During Tesla's last quarterly call, Elon Musk broke the news that a fleet of its own vehicles will debut the company's unsupervised FSD feature in Austin, TX this June.
These will most likely be newly minted 2026 Model Y Juniper and Model 3 units with AI4 (Hardware 4.0) kits and an FSD 13 version update that will allow them to move around on city streets without a driver inside.
This will be the pilot test fleet of the paid Robotaxi ride-share service that will let current Tesla owners, as well as the two-seat Cybercabs, hop on the platform next year.
To get permission for unsupervised FSD, i.e. one that doesn't need a driver in the car, however, Tesla will need to demonstrate that its autonomous driving systems are safer than a human, even in states with lax regulatory framework like Texas.
This might be why, shortly before the earnings call, Tesla's AI team announced the latest Autopilot and FSD safety statistics that Elon Musk then quoted before investors:
In the 4th quarter, we recorded one crash for every 5.94 million miles driven in which drivers were using Autopilot technology. For drivers who were not using Autopilot technology, we recorded one crash for every 1.08 million miles driven.
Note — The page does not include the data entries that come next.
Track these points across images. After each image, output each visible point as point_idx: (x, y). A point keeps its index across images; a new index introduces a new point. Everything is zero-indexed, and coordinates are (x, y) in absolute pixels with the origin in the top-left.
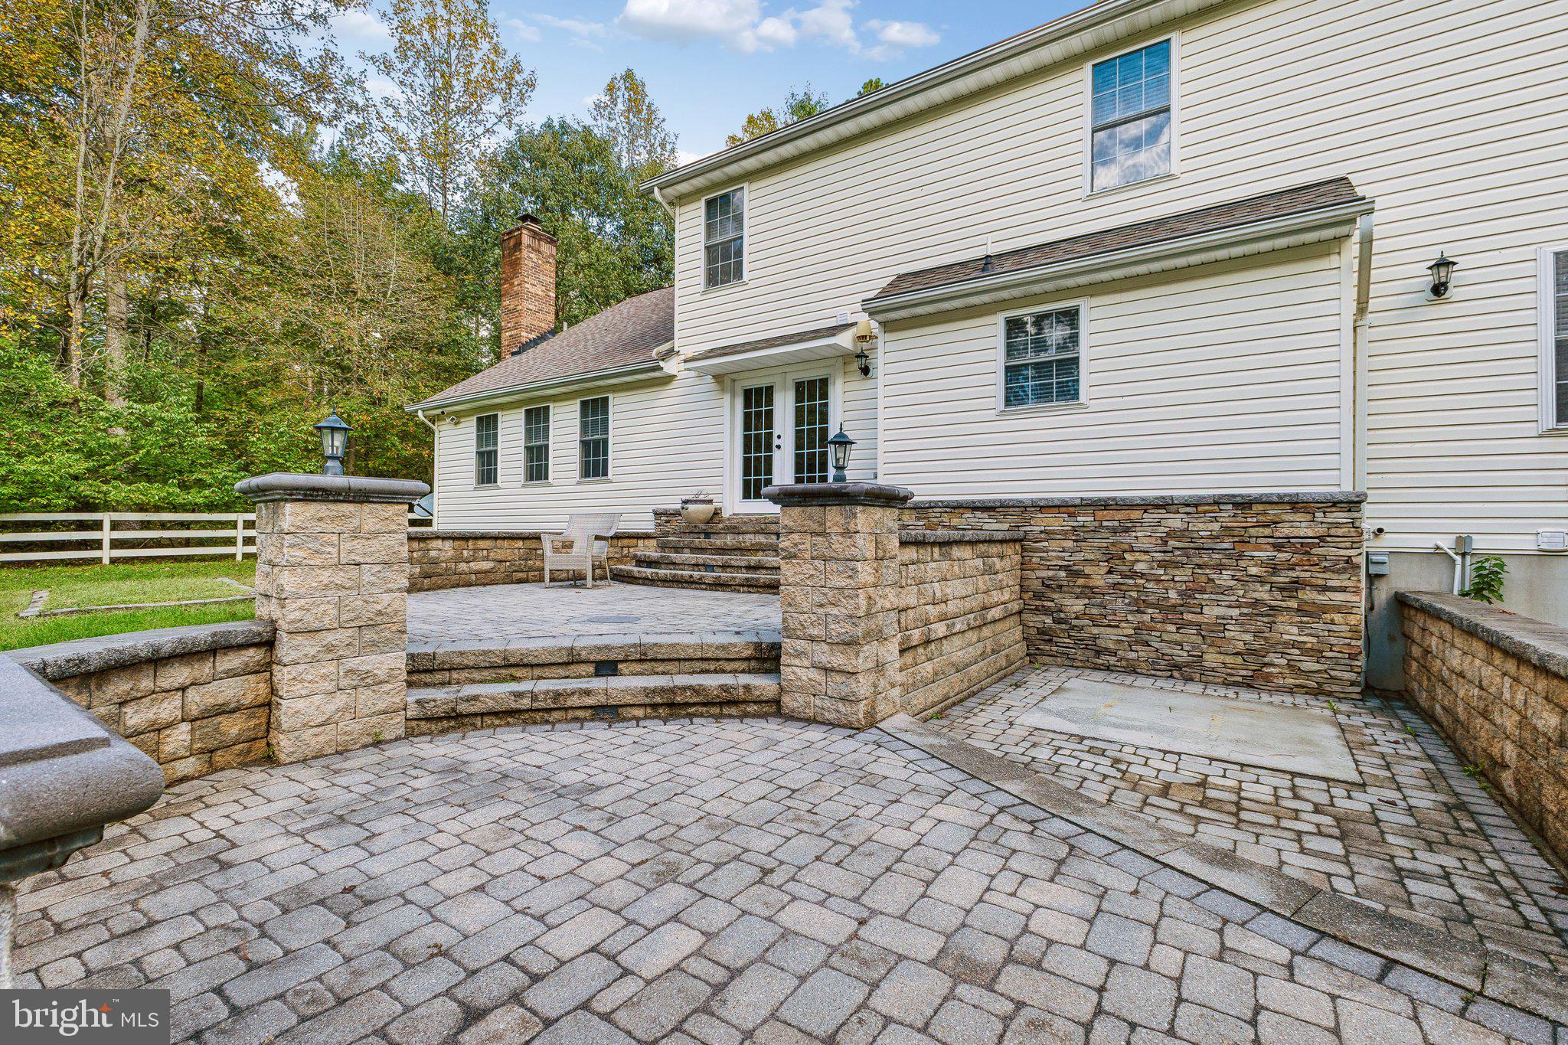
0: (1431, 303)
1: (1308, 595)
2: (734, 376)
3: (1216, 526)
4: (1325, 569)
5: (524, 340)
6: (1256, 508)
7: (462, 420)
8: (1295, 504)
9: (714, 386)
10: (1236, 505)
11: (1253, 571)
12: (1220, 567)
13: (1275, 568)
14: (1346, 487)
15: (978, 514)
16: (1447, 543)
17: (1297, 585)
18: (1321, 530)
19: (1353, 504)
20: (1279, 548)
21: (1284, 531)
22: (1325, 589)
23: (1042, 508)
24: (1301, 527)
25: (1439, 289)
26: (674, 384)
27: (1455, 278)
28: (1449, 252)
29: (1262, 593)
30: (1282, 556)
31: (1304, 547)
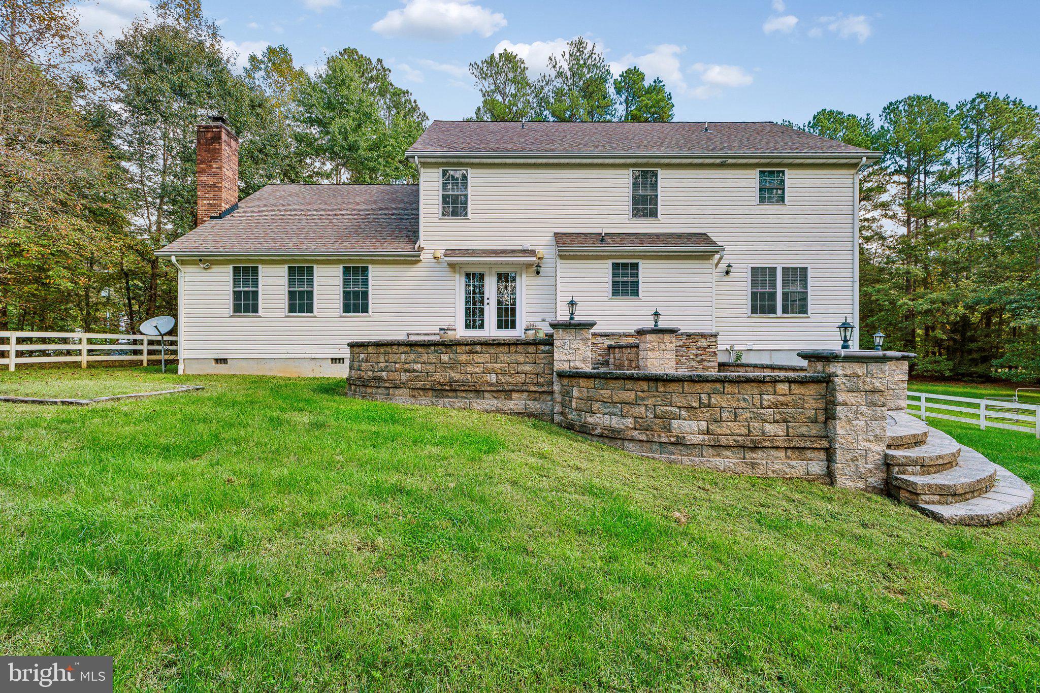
0: (725, 276)
1: (706, 363)
2: (461, 266)
3: (681, 343)
4: (709, 356)
5: (223, 209)
6: (693, 336)
7: (213, 267)
8: (703, 335)
9: (448, 269)
10: (687, 336)
11: (691, 357)
12: (682, 356)
13: (697, 355)
14: (714, 331)
15: (602, 338)
16: (729, 347)
17: (702, 360)
18: (708, 344)
19: (715, 336)
20: (698, 349)
21: (699, 344)
22: (710, 361)
23: (626, 336)
24: (703, 343)
25: (727, 273)
26: (420, 265)
27: (732, 270)
28: (731, 262)
29: (694, 363)
30: (699, 352)
31: (704, 349)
By comparison, the most recent data available from NHTSA and FHWA (from 2023) shows that in the United States there was an automobile crash approximately every 702,000 miles.
Of course, those stats don't distinguish between city and highway miles and Elon said that the cars are 8x safer than humans calculating the ratio with the NHTSA numbers rather than the 6x safety advantage ratio that comes from Tesla's own Autopilot miles comparison.
In any case, Elon said that humans driving with FSD on now have to actually disengage it to check their messages or emails, so they'd welcome the launch of unsupervised FSD, even owners of older Teslas that will be upgraded to a HW4 computer for free if they bought FSD. "We're in this perverse situation where people will turn the car off autopilot, so the computer doesn't yell at them, check the text messages while steering the car with their knee and not looking out the window," explained Musk.
Asked when does he expect unsupervised FSD to roll out en masse after the Austin pilot in June, Elon said that the US will be on track for the feature this year, then China and Europe should follow by the end of 2026.
In Europe the challenges are mostly regulatory, he explained, as the Commission's bodies meet to decide on such features at certain intervals, while in China it is largely geopolitics and the complex local road rules that are an obstacle.
Then in China, which is a gigantic market, we do have some challenges because they weren't, currently allow us to transfer training video outside of China. And then the US government wouldn't let us do training in China. So we're in a bit of a bind there. So like, bit of a quandary. So we are already solving then is by literally looking at videos of streets in China that are available on the Internet to understand and then feeding that into our video training so that publicly available video of street signs and traffic rules in China can be used for training and then also putting it in a very accurate simulator. And so it will train using SIM for bus lanes in China. Like bus lanes in China, by the way, were about the biggest challenges in making FSD work in China is the bus lanes are very complicated. And there's like literally like hours of the day that you're allowed to be there and not be there. And then if you accidentally go in that bus lane at the wrong time, you get an automatic ticket instantly. So, it's kind of a big deal, bus lanes in China. So we're going to put that into our simulator, train on that. The car has to know what time of day it is, read the sign. Anyway, we'll get this solved.
While in China Tesla has a lot of competition coming up with their own driver-assist solutions that let their cars visit battery swap stations and change their packs themselves, for instance, or even already operating robotaxis there, Europe and the US will be prime for the unsupervised FSD taking.
Whether that will translate into the breathtaking earnings from the self-driving technology that Elon has been predicting for Tesla and the owners of its cars for years now, remains to be seen.